Another doctor visit

Fetched from my LiveJournal, because I am that lazy!

The last two nights, whenever I laid down on my left side, I had a crushing pain in the center of my chest, with some of the pain protruding toward my back. I normally sleep on my left side, although I move to other positions briefly during the night. When I slept on my back, propped up with a couple pillows, I had no pain.

Yesterday after I came home I did not eat for the rest of the day, to make sure it was not that. (But usually problems with a full stomach only show up when I sleep on my right side. Acid reflux, and not in the good way.)

At work today, I was plagued with bouts of shivering and extreme tiredness. I called my regular physician center (local clinic) and when I mentioned the nightly chest pain, they asked me to come in at once for a check. I only had time to throw on my jacket and tie my shoelaces before hurrying to the bus.

Of course, when I laid down on the observation bench, trying my best to emulate the position I sleep at night, there was no pain at all. I noticed that the bench was a lot harder. If the pain returns, I may try to find a harder surface and see. Though I am not sure that will fix the sleepiness during daytime, at least for the first couple weeks…

There was as usual nothing wrong with my heart. I told the doctor as much. My familiy is basically immune to heart problems, except for a certain slowness of the heart as we grow older. (Then again, my family is prone to age-related diabetes, and I have so far not the faintest hint of it, so perhaps I should not rely entirely on genotype…)

The doctor thought it must be something muscular that bothered me.
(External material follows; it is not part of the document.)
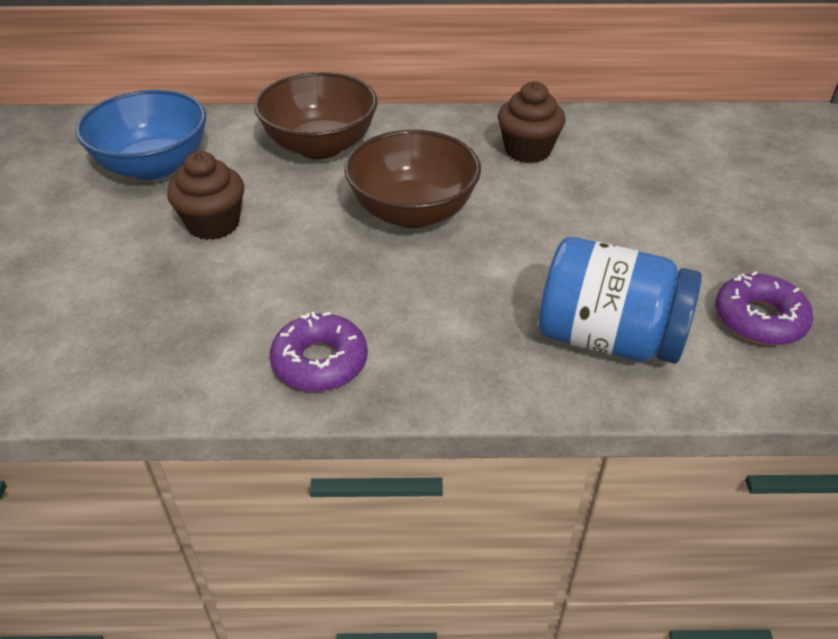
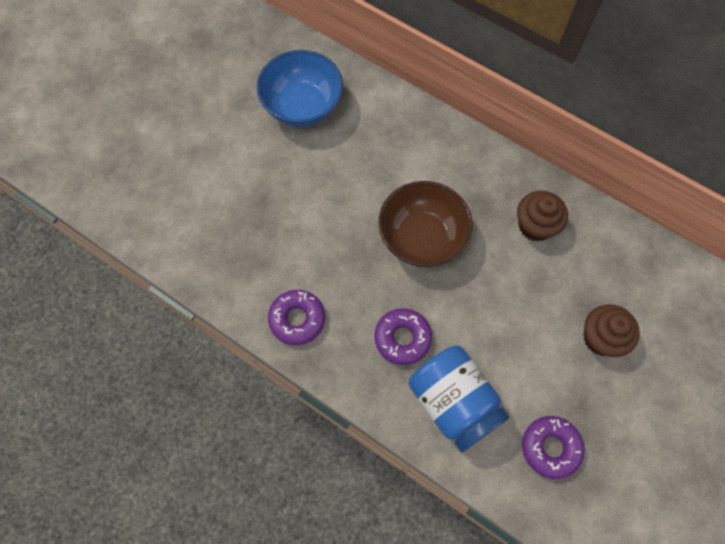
camera: 35 degrees right, 25 degrees up
(213, 224) = (306, 179): brown cupcake -> brown cupcake (601, 338)
(320, 146) = (409, 143): brown bowl -> none
(481, 310) = (402, 338): none -> purple donut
That’s pretty vague. It is certainly unlike any of the back pains I have had from lifting badly or sleeping weirdly or playing roughly. Then again my legs and arms and back have been stiff ever since I bought the latest book, just before this problem set on, so who knows.
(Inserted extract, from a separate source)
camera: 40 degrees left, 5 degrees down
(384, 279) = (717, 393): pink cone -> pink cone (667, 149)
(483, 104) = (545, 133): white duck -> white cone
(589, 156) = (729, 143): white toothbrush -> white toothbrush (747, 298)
She ordered a bunch of blood tests that would, she said, reveal whether my internal organs worked as they should. I expressed amazement that I lived in an age where you could find out such things just from a blood test. I did not voice my suspicion that doctors use blood tests much like their predecessors used leeches, to make people feel better by having blood drawn from them. It worked for generations, so why not? Seriously though, I thought that was still 10 years in the future, to check up on liver and pancreas and the gang just with a couple vials of blood. I must have missed a couple issues of Science Illustrated.

The doctor was an intern, I think you call them in English. (American?) They have taken their exams but have to work with some supervision for a while at various locations. She looked underage. Am I really old enough to think that about my doctors? Oh well, at least she should be updated with the newest science (and without some of the old mistakes).

It is kind of embarrassing if it turns out to have been nothing dramatic this time either, but it beats the alternative. I want to work till I am 75 or 80 after all, like my ancestors!